À quand la fin des publicités vulgaires ?

Depuis quelques années, de nombreuses marques usent et abusent d’une tendance publicitaire traditionnelle mais pourtant toujours aussi délicate à manipuler : l’allusion à la sexualité. Alors que certaines agences font des publicités qui tombent dans le vulgaire sans passer par la case départ, d’autres produisent tout un univers en exploitant notamment les codes graphiques des sites à caractère pornographique, pour créer du contenu et faire le buzz. Or, rares sont les publicités qui sortent gagnantes de cette “stratégie”. Elles font beaucoup parler d’elles, sont très souvent critiquées car dérangeantes et peu pertinentes, lumière sur le flop général décerné aux publicités de mauvais goût.
Non non n’insistez pas, les jeux de mots ça ne marche plus
Au delà des nombreuses plaintes d’associations luttant contre le sexisme ou l’utilisation de la femme comme objet de marketing, il est intéressant de se pencher sur les publicités qui continuent de croire que faire allusion au sexe va nous faire acheter un billet d’avion ou une cannette de soda. Certes, les spots réussissent à capter notre attention pendant les 30 secondes de leur première diffusion, mais qu’en est-il de leur efficacité ?
J’aimerais commencer par parler du 4×3 qui attaque ma rétine chaque matin depuis un an sur le quai de la ligne 4, en d’autres termes la campagne pour le comparateur de vols en ligne Liligo. Incontestablement plus cheap que le vichy de mon cabas Tati, cette publicité donne envie de se jeter sur les rails du métro plutôt que de se rendre sur ce site.

Mettant en scène des personnes dont l’apparence laisse paraître leur sérieux, la marque tente de nous faire esquisser un sourire en s’appuyant sur le jeu de mot “s’envoyer en l’air”. Une idée brillante et originale en somme. Cessons l’ironie, et notons simplement la vulgarité et la lourdeur de cette annonce.

— DONNÉES AFFICHÉES —
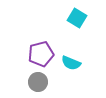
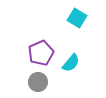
purple pentagon: moved 1 px up; rotated 10 degrees counterclockwise
cyan semicircle: rotated 72 degrees counterclockwise
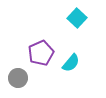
cyan square: rotated 12 degrees clockwise
gray circle: moved 20 px left, 4 px up
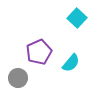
purple pentagon: moved 2 px left, 1 px up
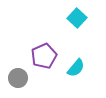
purple pentagon: moved 5 px right, 4 px down
cyan semicircle: moved 5 px right, 5 px down
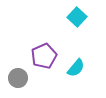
cyan square: moved 1 px up
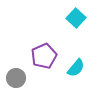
cyan square: moved 1 px left, 1 px down
gray circle: moved 2 px left
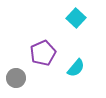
purple pentagon: moved 1 px left, 3 px up
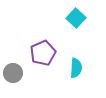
cyan semicircle: rotated 36 degrees counterclockwise
gray circle: moved 3 px left, 5 px up
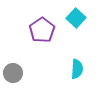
purple pentagon: moved 1 px left, 23 px up; rotated 10 degrees counterclockwise
cyan semicircle: moved 1 px right, 1 px down
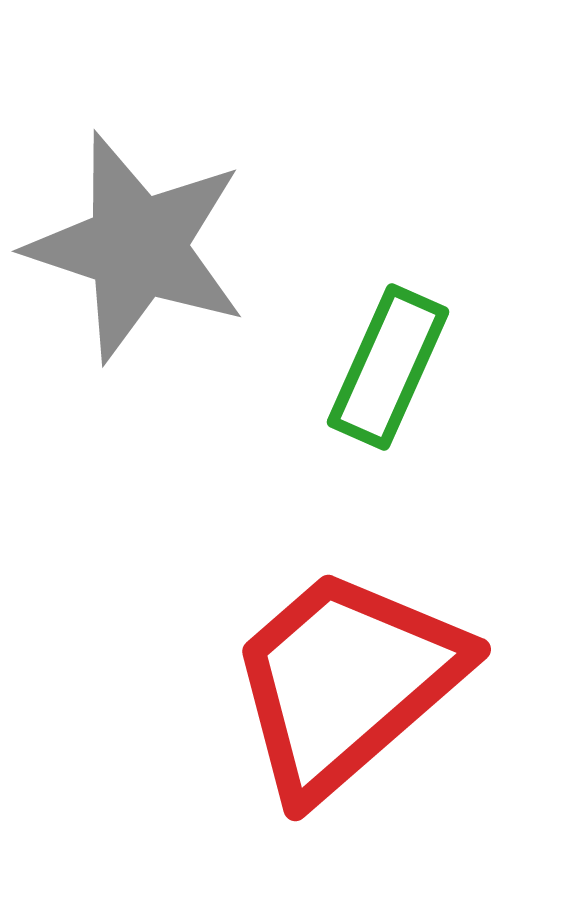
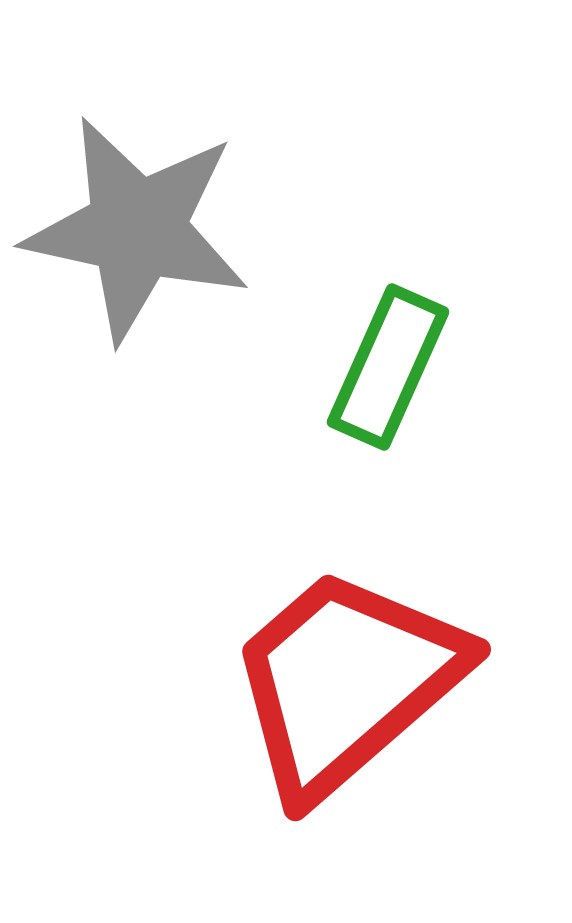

— À FAIRE —
Poursuivez, s'il vous plaît, le texte sur les publicités vulgaires en reprenant juste après sa dernière phrase.

— RÉSULTAT —
Vous en voulez encore ? Vous voilà servis ! Ouiz, une nouvelle marque d’aromatiseur d’eau, a dernièrement sorti un spot faisant lui aussi allusion au sexe, via un jeu de mot ne volant pas plus haut que celui de Liligo, soit l’utilisation ambiguë du mot “chatte”. Epoustouflant, n’est-ce-pas ?

Bien qu’il ait été créé à l’occasion de la semaine de l’égalité professionnelle, ce spot a suscité beaucoup de réactions négatives, notamment sur Twitter. Les internautes ont également dénoncé une réutilisation « sexiste » de la Tippexperience – que l’agence Buzzman avait créé 4 ans auparavant – au profit du site Ouiz.fr, sur lequel on peut trouver des solutions pour aider Charlotte à se faire entendre auprès de ses collègues masculins.

Regard sur les grandes marques  
Dans le même thème, on peut désormais parler des grandes marques, qui sont elles aussi friandes de ces allusions, mais qui en usent de manière plus qualitative et donc sensiblement plus subtile. Ces publicités font alors régulièrement objets de débats, notamment lors de séances de cinéma, ce qui en devient presque aussi agaçant que le bruit des pop corn de ma voisine pré pubère. Certains adorent ces campagnes, d’autres les trouvent vulgaires. Je pense par exemple à Schweppes, qui a misé en 2011 sur la beauté d’Uma Thurman pour jouer une scène de quiproquo autour du nom de la marque qui s’apparente facilement au mot « sexe ». Cette publicité a plutôt bien marché, bien que le relai ait été difficilement repris par Pénélope Cruz en 2014, qui a du mal à nous laisser croire qu’elle va embrasser une jeune fille dans un bar.
Autre marque de soda dont les publicités font polémique : Orangina. Le changement de positionnement de la marque, qui a personnifié des animaux pour les rendre pulpeux et sexy, a divisé les téléspectateurs.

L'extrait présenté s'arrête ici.